The School of Public Health Center for Sexuality and Health Disparities study, Affirming Voices for Action, will help identify optimal HIV services to teens and young adults ages 16-24 who have a gender identity or gender expression that differs from the sex they were assigned at birth.

“Upon completion of our study, we expect to have a much more accurate assessment of just how engaged transgender and gender nonconforming youth are in seeking HIV prevention services,” said principal investigator Gary Harper, professor of health behavior and health education at SPH.

“And once we have this information, we will be better equipped to go the next step and design HIV programs and services and train clinicians to meet the needs of transgender and gender nonconforming youth.”

Harper and colleagues will survey youth and providers in order to identify barriers and facilitators that influence transgender and gender nonconforming youths’ full engagement across the continuum of HIV care services.

The study is part of the Adolescent Medicine Trials Network for HIV/AIDS Interventions involving 14 clinics and hospitals across the country. Conducting the study in 14 cities allows for a large-scale national study of this traditionally hard-to-reach population.
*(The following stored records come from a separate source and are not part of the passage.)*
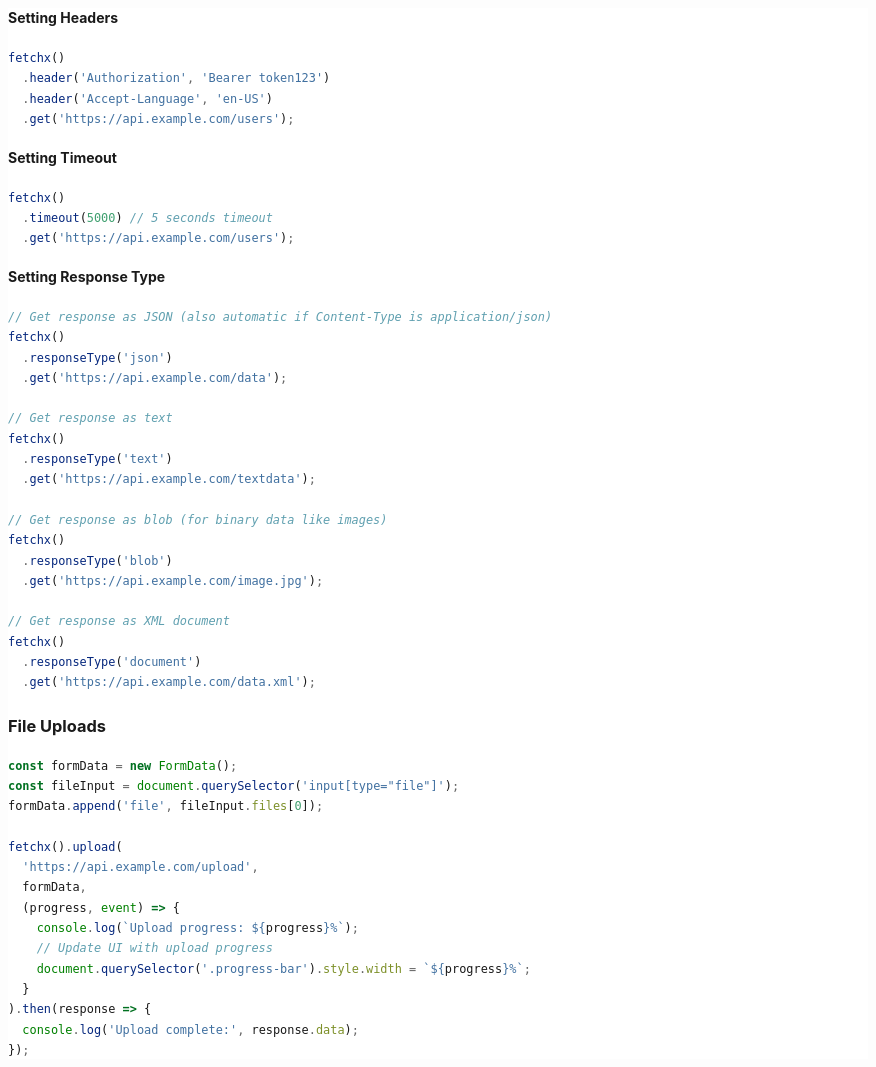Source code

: #### Setting Headers

```javascript
fetchx()
  .header('Authorization', 'Bearer token123')
  .header('Accept-Language', 'en-US')
  .get('https://api.example.com/users');
```

#### Setting Timeout

```javascript
fetchx()
  .timeout(5000) // 5 seconds timeout
  .get('https://api.example.com/users');
```

#### Setting Response Type

```javascript
// Get response as JSON (also automatic if Content-Type is application/json)
fetchx()
  .responseType('json')
  .get('https://api.example.com/data');

// Get response as text
fetchx()
  .responseType('text')
  .get('https://api.example.com/textdata');

// Get response as blob (for binary data like images)
fetchx()
  .responseType('blob')
  .get('https://api.example.com/image.jpg');

// Get response as XML document
fetchx()
  .responseType('document')
  .get('https://api.example.com/data.xml');
```

### File Uploads

```javascript
const formData = new FormData();
const fileInput = document.querySelector('input[type="file"]');
formData.append('file', fileInput.files[0]);

fetchx().upload(
  'https://api.example.com/upload',
  formData,
  (progress, event) => {
    console.log(`Upload progress: ${progress}%`);
    // Update UI with upload progress
    document.querySelector('.progress-bar').style.width = `${progress}%`;
  }
).then(response => {
  console.log('Upload complete:', response.data);
});
```
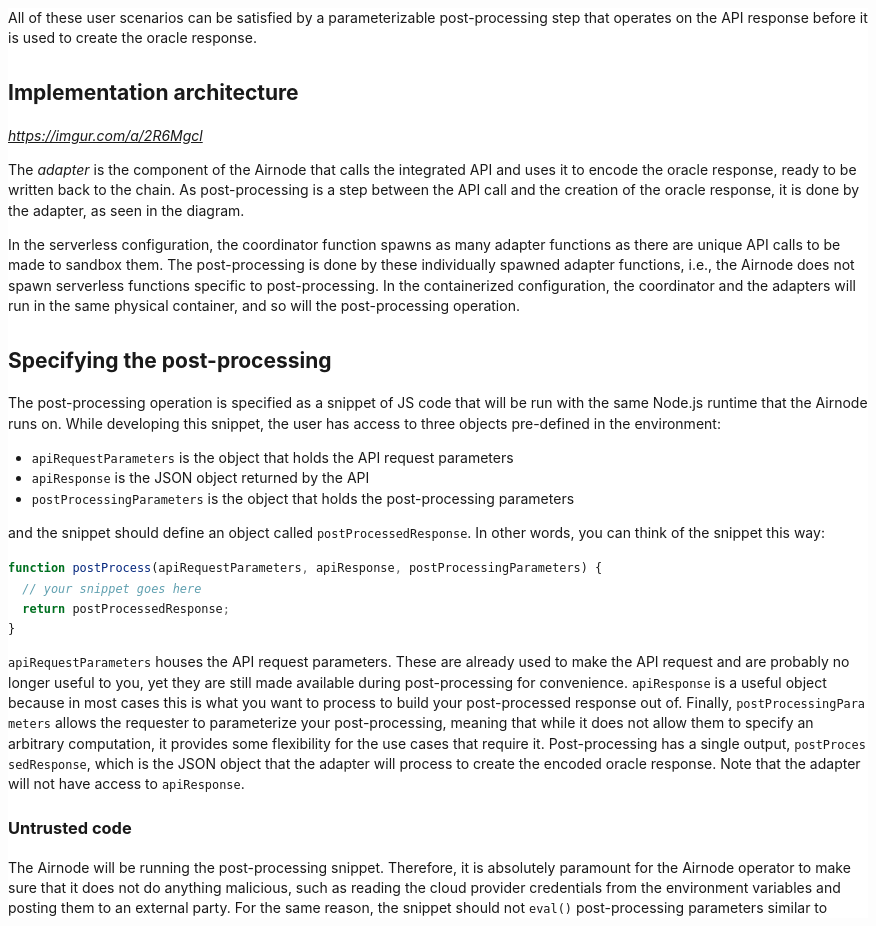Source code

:All of these user scenarios can be satisfied by a parameterizable post-processing step that operates on the API response before it is used to create the oracle response.

## Implementation architecture

*https://imgur.com/a/2R6Mgcl*

The *adapter* is the component of the Airnode that calls the integrated API and uses it to encode the oracle response, ready to be written back to the chain.
As post-processing is a step between the API call and the creation of the oracle response, it is done by the adapter, as seen in the diagram.

In the serverless configuration, the coordinator function spawns as many adapter functions as there are unique API calls to be made to sandbox them.
The post-processing is done by these individually spawned adapter functions, i.e., the Airnode does not spawn serverless functions specific to post-processing.
In the containerized configuration, the coordinator and the adapters will run in the same physical container, and so will the post-processing operation.

## Specifying the post-processing

The post-processing operation is specified as a snippet of JS code that will be run with the same Node.js runtime that the Airnode runs on.
While developing this snippet, the user has access to three objects pre-defined in the environment:
- `apiRequestParameters` is the object that holds the API request parameters
- `apiResponse` is the JSON object returned by the API
- `postProcessingParameters` is the object that holds the post-processing parameters

and the snippet should define an object called `postProcessedResponse`.
In other words, you can think of the snippet this way:

```js
function postProcess(apiRequestParameters, apiResponse, postProcessingParameters) {
  // your snippet goes here
  return postProcessedResponse;
}
```

`apiRequestParameters` houses the API request parameters.
These are already used to make the API request and are probably no longer useful to you, yet they are still made available during post-processing for convenience.
`apiResponse` is a useful object because in most cases this is what you want to process to build your post-processed response out of.
Finally, `postProcessingParameters` allows the requester to parameterize your post-processing, meaning that while it does not allow them to specify an arbitrary computation, it provides some flexibility for the use cases that require it.
Post-processing has a single output, `postProcessedResponse`, which is the JSON object that the adapter will process to create the encoded oracle response.
Note that the adapter will not have access to `apiResponse`.

### Untrusted code

The Airnode will be running the post-processing snippet.
Therefore, it is absolutely paramount for the Airnode operator to make sure that it does not do anything malicious, such as reading the cloud provider credentials from the environment variables and posting them to an external party.
For the same reason, the snippet should not `eval()` post-processing parameters similar to
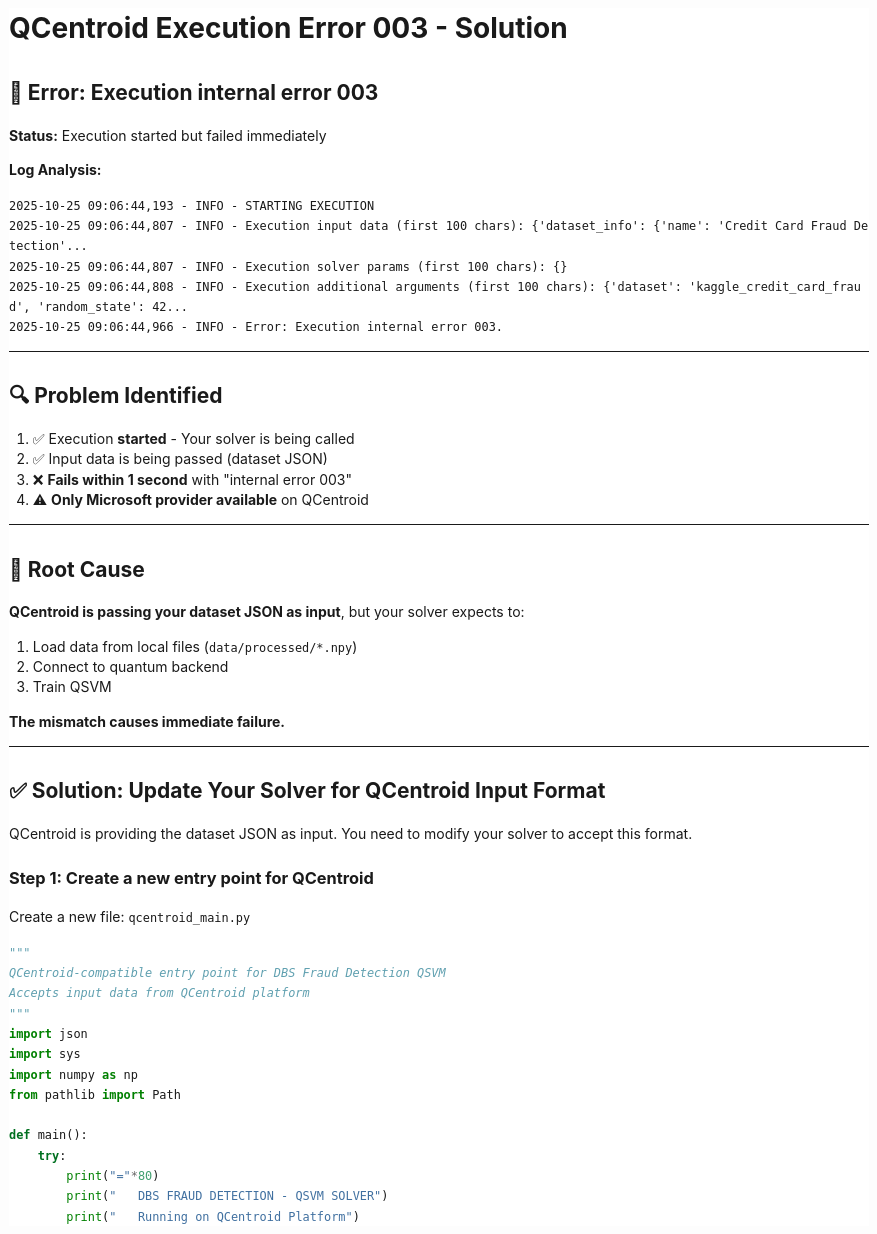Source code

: # QCentroid Execution Error 003 - Solution

## 🔴 Error: Execution internal error 003

**Status:** Execution started but failed immediately

**Log Analysis:**
```
2025-10-25 09:06:44,193 - INFO - STARTING EXECUTION
2025-10-25 09:06:44,807 - INFO - Execution input data (first 100 chars): {'dataset_info': {'name': 'Credit Card Fraud Detection'...
2025-10-25 09:06:44,807 - INFO - Execution solver params (first 100 chars): {}
2025-10-25 09:06:44,808 - INFO - Execution additional arguments (first 100 chars): {'dataset': 'kaggle_credit_card_fraud', 'random_state': 42...
2025-10-25 09:06:44,966 - INFO - Error: Execution internal error 003.
```

---

## 🔍 Problem Identified

1. ✅ Execution **started** - Your solver is being called
2. ✅ Input data is being passed (dataset JSON)
3. ❌ **Fails within 1 second** with "internal error 003"
4. ⚠️ **Only Microsoft provider available** on QCentroid

---

## 🎯 Root Cause

**QCentroid is passing your dataset JSON as input**, but your solver expects to:
1. Load data from local files (`data/processed/*.npy`)
2. Connect to quantum backend
3. Train QSVM

**The mismatch causes immediate failure.**

---

## ✅ Solution: Update Your Solver for QCentroid Input Format

QCentroid is providing the dataset JSON as input. You need to modify your solver to accept this format.

### **Step 1: Create a new entry point for QCentroid**

Create a new file: `qcentroid_main.py`

```python
"""
QCentroid-compatible entry point for DBS Fraud Detection QSVM
Accepts input data from QCentroid platform
"""
import json
import sys
import numpy as np
from pathlib import Path

def main():
    try:
        print("="*80)
        print("   DBS FRAUD DETECTION - QSVM SOLVER")
        print("   Running on QCentroid Platform")
```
“Most of the HIV research that we have about transgender youth is geographically restricted,” said Dr. Sari Reisner, co-investigator and assistant professor of pediatrics at Harvard Medical School. “This study represents an exciting opportunity to work with transgender and other gender minority youth across 14 national sites and to engage local trans communities in these regions.

“It’s a terrific opportunity to work with both local and national partners to render visible the unique issues facing transgender and other minority youth in the U.S.”

Data collected will be used to create resources on best practices for working with this population, which will be made available free to health care and social service providers.

“We are excited that this study will give transgender and gender nonconforming youth the opportunity to let us know what they need and want related to HIV prevention and treatment services,” Harper said. “Then we will be able to respond quickly by working to improve the services the youth receive.”

In addition to Harper and Reisner, study investigators include Miguel Martinez, Division of Adolescent and Young Adult Medicine, Children’s Hospital Los Angeles; and Liz Salomon, Fenway Institute, Fenway Health, Boston. U-M staff researcher Laura Jadwin-Cakmak is coordinating the project across all 14 sites.

The Adolescent Medicine Trials Network is funded by the Eunice Kennedy Shriver National Institute of Child Health and Human Development, the National Institute on Drug Abuse and the National Institute of Mental Health.